When she was on the street, just after the war, soliciting was almost overlooked – until the summer’s day when the newspapers, not quite out of news, ran their Soho stories. Smack bang in the middle of the tourist season, slowing a booming trade. Stories about prostitutes and strippers and the nude revues, every kind of temptation for a moral man. Yes, it was true, the politicians said, jumping out of the brothels and into the scrum, each man kicking the next one down until they got to the bottom, where the girls were. The girls were arrested, of course. They pleaded guilty, paid up and went right back to Soho. What else could they do?
Rita hadn’t lost her fear of being nicked.
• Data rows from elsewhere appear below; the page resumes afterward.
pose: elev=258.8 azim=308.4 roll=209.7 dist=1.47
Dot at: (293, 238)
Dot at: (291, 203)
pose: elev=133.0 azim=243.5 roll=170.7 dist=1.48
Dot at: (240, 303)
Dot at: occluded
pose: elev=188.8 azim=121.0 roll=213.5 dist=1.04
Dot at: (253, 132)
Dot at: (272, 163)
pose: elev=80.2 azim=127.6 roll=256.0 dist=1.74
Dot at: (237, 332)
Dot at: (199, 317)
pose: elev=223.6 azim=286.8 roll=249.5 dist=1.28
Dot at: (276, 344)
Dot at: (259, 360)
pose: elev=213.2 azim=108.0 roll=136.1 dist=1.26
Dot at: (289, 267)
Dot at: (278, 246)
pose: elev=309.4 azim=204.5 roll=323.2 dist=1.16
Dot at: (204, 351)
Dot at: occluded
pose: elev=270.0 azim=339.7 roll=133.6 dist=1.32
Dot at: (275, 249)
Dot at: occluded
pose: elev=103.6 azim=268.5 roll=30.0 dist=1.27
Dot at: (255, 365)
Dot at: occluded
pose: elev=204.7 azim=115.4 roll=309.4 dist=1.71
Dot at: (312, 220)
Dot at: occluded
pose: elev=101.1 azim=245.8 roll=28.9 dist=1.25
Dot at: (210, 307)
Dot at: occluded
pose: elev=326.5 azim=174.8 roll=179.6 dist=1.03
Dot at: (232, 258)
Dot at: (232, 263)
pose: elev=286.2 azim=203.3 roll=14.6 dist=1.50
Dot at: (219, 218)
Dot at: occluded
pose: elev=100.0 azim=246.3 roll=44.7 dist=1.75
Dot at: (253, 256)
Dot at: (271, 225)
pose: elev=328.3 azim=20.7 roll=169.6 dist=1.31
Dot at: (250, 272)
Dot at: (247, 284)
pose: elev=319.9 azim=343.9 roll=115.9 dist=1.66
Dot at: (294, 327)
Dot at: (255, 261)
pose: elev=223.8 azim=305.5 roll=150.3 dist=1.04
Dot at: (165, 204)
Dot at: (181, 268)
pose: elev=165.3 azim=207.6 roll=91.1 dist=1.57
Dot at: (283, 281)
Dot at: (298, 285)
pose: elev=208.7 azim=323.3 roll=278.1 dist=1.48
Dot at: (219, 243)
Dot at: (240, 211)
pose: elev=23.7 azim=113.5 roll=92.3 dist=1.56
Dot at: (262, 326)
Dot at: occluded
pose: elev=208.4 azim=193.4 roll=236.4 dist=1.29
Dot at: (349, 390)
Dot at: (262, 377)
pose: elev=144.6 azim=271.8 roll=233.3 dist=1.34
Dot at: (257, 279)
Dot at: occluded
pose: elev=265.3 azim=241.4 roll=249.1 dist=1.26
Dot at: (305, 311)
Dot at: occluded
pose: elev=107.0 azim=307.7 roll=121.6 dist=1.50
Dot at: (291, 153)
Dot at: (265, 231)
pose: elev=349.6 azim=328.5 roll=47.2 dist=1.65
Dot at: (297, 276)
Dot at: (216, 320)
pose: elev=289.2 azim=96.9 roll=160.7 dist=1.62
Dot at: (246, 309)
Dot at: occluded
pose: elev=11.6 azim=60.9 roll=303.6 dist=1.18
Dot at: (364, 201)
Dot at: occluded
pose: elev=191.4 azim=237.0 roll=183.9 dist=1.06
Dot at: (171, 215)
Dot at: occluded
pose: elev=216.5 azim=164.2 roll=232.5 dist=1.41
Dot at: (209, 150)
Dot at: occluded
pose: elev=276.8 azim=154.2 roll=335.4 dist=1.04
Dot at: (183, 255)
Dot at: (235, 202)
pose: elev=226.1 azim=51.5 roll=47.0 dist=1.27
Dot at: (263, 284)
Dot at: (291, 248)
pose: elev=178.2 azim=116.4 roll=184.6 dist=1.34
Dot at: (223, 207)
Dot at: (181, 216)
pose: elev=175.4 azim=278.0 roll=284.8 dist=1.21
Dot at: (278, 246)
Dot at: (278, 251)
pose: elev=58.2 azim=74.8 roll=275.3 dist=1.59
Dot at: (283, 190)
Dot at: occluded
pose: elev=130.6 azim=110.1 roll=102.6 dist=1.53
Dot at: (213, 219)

The personals were full of women and men selling sex, but she was careful. Who would suspect her? She meant to end her days at home, in her own flat – not in the clink getting an earful, begging for mercy.
The sergeant had returned. ‘I believe you’re in luck. There’s a lady downstairs. Not in the cells, mind you. She didn’t give us any trouble, only she wouldn’t tell us her name. She said she lived in a house but couldn’t for the life of her remember where it was.’
*
The Sugar Shop. That’s where she wanted to go. Annetta dozed in a chair, a cup of tea going cold beside her. Her torn feet had been bandaged and wore a pair of men’s black socks; her hand was dressed in a gauze mitt and she herself was wrapped in a blanket. She could smell the antiseptic and it made her head hurt. All of her hurt, the whole way through – she was old and tired and she wanted comfort. She wanted Nell. Take Wardour Street to Old C
ompton, follow it to Frith. The Sugar Shop was halfway down on the left. Stairs to climb, then the door – a brown-painted door, battered, needing paint, the bare wood showing through here and there like bone. When she went into the room Nell would be waiting. It was a surprise for her, a party. People crowded round her; then, one by one, they lay down. Annetta coupled with everyone. That’s what she did. She felt herself tingle in the centre of her, where the nerves drew together into a single bead.
The door opened. Annetta blinked. ‘Come on,’ the man said. ‘Your people are here for you.’
‘Nell,’ she whispered.
‘Now you tell us your name. Blood from a stone, I say. Come on, Nell. Time to go home.’
They climbed some stairs. A corridor. A door, two doors, more; she lost count and started over again. A woman and a man – said they would take her. Signing papers. They got into a car with a driver, another man. She looked out of the window. The moon was a dissolving lump of sugar in the early light.
The car stopped, she had no idea where.
She was led.
The state of the house: like a ruined, toothless face; like crumbling statuary, once great. Strung across, a clematis, dead, barbed, hanging by threads. Cigarette butts decorated the step. The front door was frostbitten, blackened in its cracks.